Change.org: If you could ask President Obama and the U.S. Congress to do one thing to advance you cause(s), what would it be?

It would be to commit – in practice, not just in rhetoric – to the principle that federal drug policies should be grounded in science. Our elected officials need new metrics to determine whether progress is being made.

Rather than measuring success based on slight fluctuations in drug use, the primary measure of effectiveness should be the reduction of drug-related harm and drug war-related harm. Despite trillions of dollars spent and millions of Americans incarcerated, the harms associated with illegal drugs – addiction, overdose, and the spread of HIV/AIDS and hepatitis – continue to grow. Meanwhile, the war on drugs has created new problems of its own, such as rampant racial disparities in the criminal justice system, over-incarceration, eroded civil liberties, turf violence, corruption, broken families, increased poverty, and loss of law enforcement credibility.

It’s time for a new bottom line for U.S. drug policy – one that focuses on reducing the cumulative death, disease, crime, and suffering associated with both drug misuse and drug prohibition. Federal drug agencies should be judged – and funded – according to their ability to meet these goals.

Change.org: What are the greatest obstacles to change on your issue?

Our greatest obstacles are grounded in prejudice, profit, fear, and ignorance.

The ground has never been more fertile for a change in our nation’s drug policies. Still, I can’t say that we’ve reached a tipping point – at least not yet.

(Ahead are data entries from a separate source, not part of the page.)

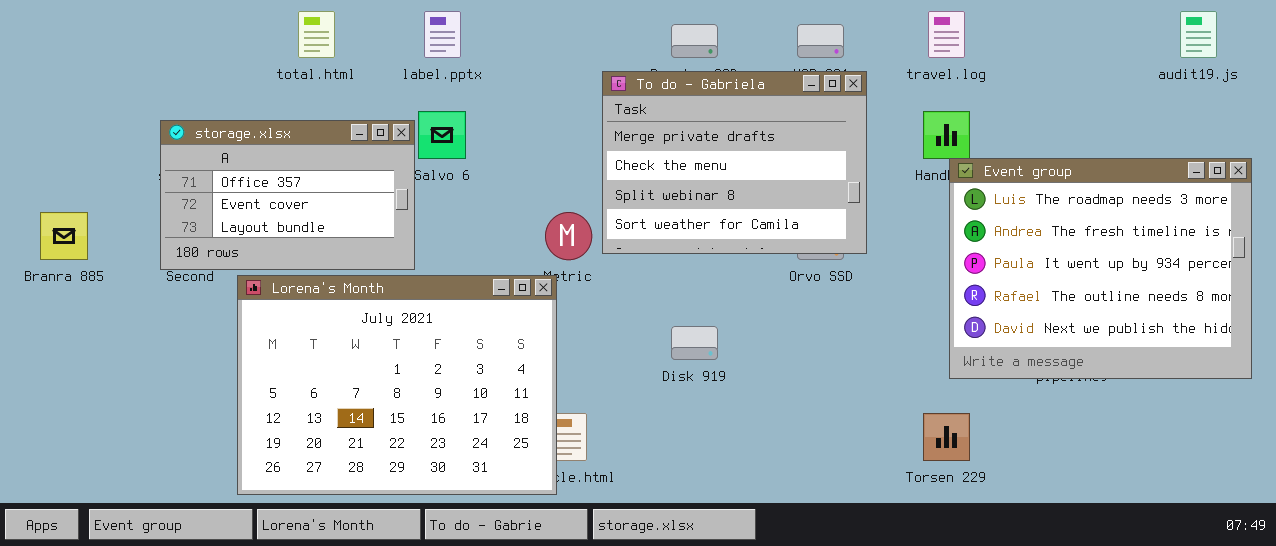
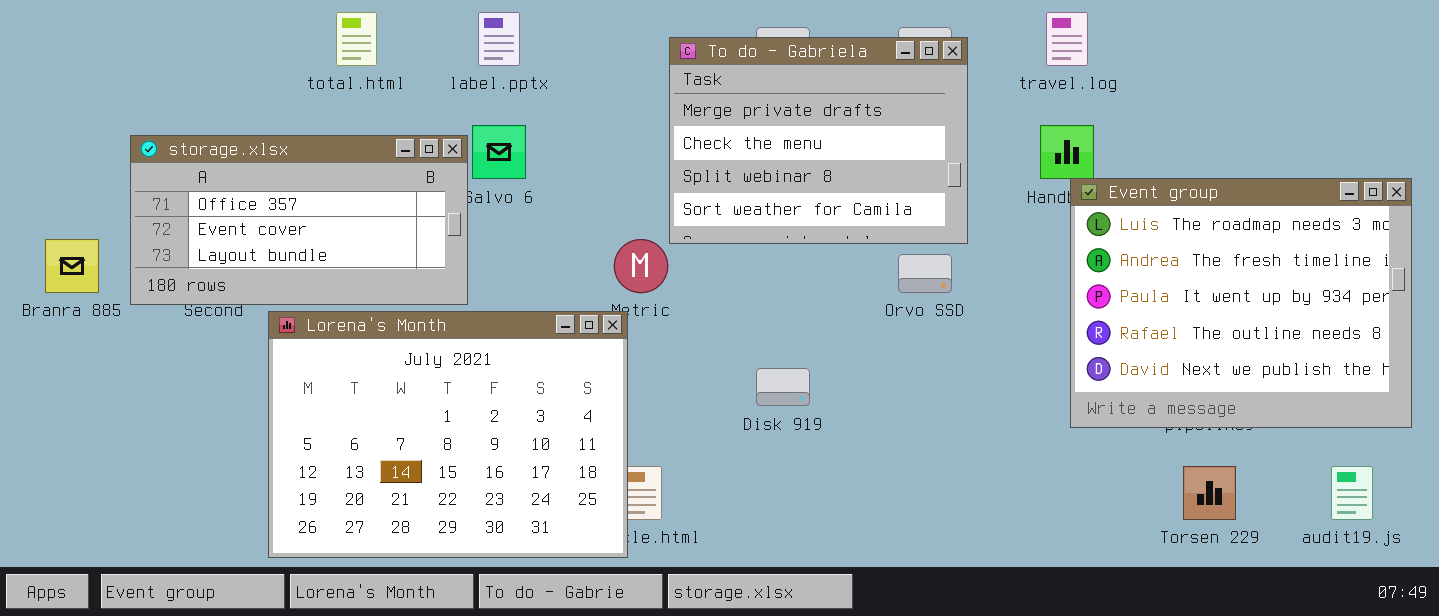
audit19.js: [1180,11,1217,58] -> [1331,466,1373,520], moved
To do - Gabriela: [602,71,867,254] -> [669,37,968,244], moved
storage.xlsx: [160,120,415,270] -> [130,135,468,305], resized
Torsen 229: [923,413,970,461] -> [1183,466,1236,520], moved

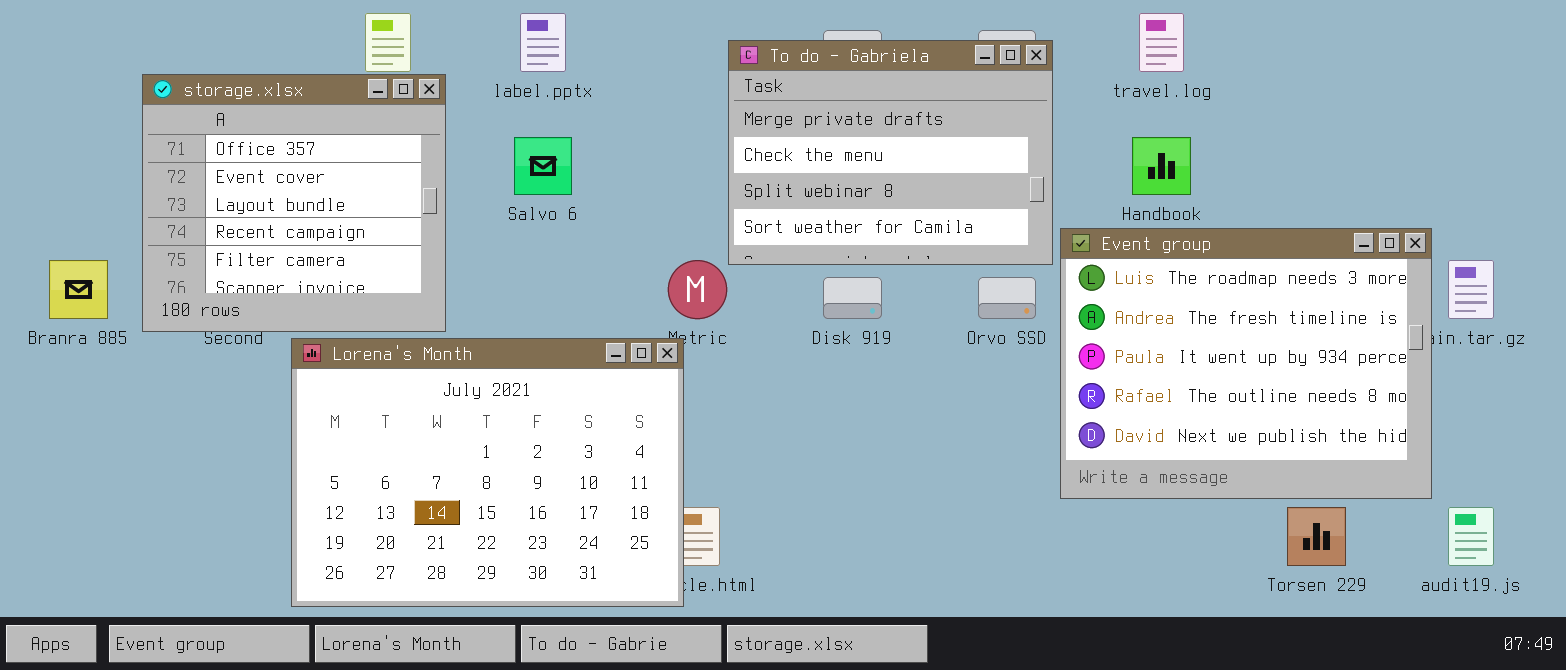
storage.xlsx: [130,135,468,305] -> [142,74,446,332], resized
Event group: [1070,178,1412,428] -> [1060,228,1432,499], moved
Disk 919: [756,368,810,406] -> [823,277,882,319], moved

Three forces are at play. First, we’re up against an unholy combination of prosecutors, private prison builders, police and corrections officers unions, and other government-funded agents of the criminal justice system that have never been more powerful. I hope that we don’t have to wait until January 2017 for President Barack Obama to have to give a farewell speech warning about the pernicious power of the drug war industrial complex, and the emerging homeland security industrial complex, like the speech that Eisenhower gave in January 1961 with respect to the military-industrial complex. We should not have to wait that long.

We’re also up against the fear of the unknown. It’s commonly assumed that prohibition represents the ultimate form of regulation. But, in fact, prohibition represents the total absence of regulation – it is not drug control, but drug chaos. When alcohol Prohibition was repealed in 1933, most people could remember a time when alcohol was legally regulated. Unfortunately, the drug war has continued for so many decades that it is difficult to conceive of alternatives to the presumption that the criminal justice system has to be front and center in dealing with particular drugs in our society.

The final obstacle is the belief that it could never happen.

There are two mistakes we could make right now. The first is to underestimate the power and ability of our opponents, most notably in the drug war industrial complex, to undermine and reverse the progress we’re making now.

But the second mistake could prove even more fatal. That would be to underestimate the potential for rapid and major reform. Most people, a generation ago, would not have predicted the dissolution of the Soviet Union or the emergence of China as the most dynamic capitalist economy on earth. Who, just ten years ago, could have imagined the rapid progress of gay rights, and especially public support for gay marriage? Or that the country would elect as president a black man named Barack Hussein Obama?

Our struggle to end the dominant role of the criminal justice system in drug control is a multi-generational effort – but we should never underestimate the possibility of making sudden and unprecedented leaps forward.

I’m not prepared to predict that we’ll make marijuana legal or end the drug war in the next three years – but it could happen a lot sooner than most people think.